Input data:
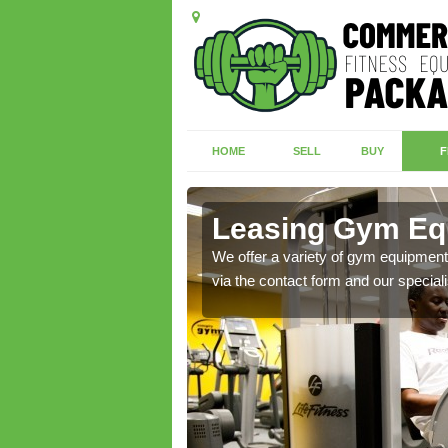
HOME
SELL
BUY
F
Leasing Gym Equ
ecialist contact team
We offer a variety of gym equipment 
via the contact form and our speciali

Aim of the task: Copy the text lines of the data above character for character, leaving the picture out of your answer.

Response for this exercise:
HOME
SELL
BUY
F
Leasing Gym Equ
ecialist contact team
We offer a variety of gym equipment 
via the contact form and our speciali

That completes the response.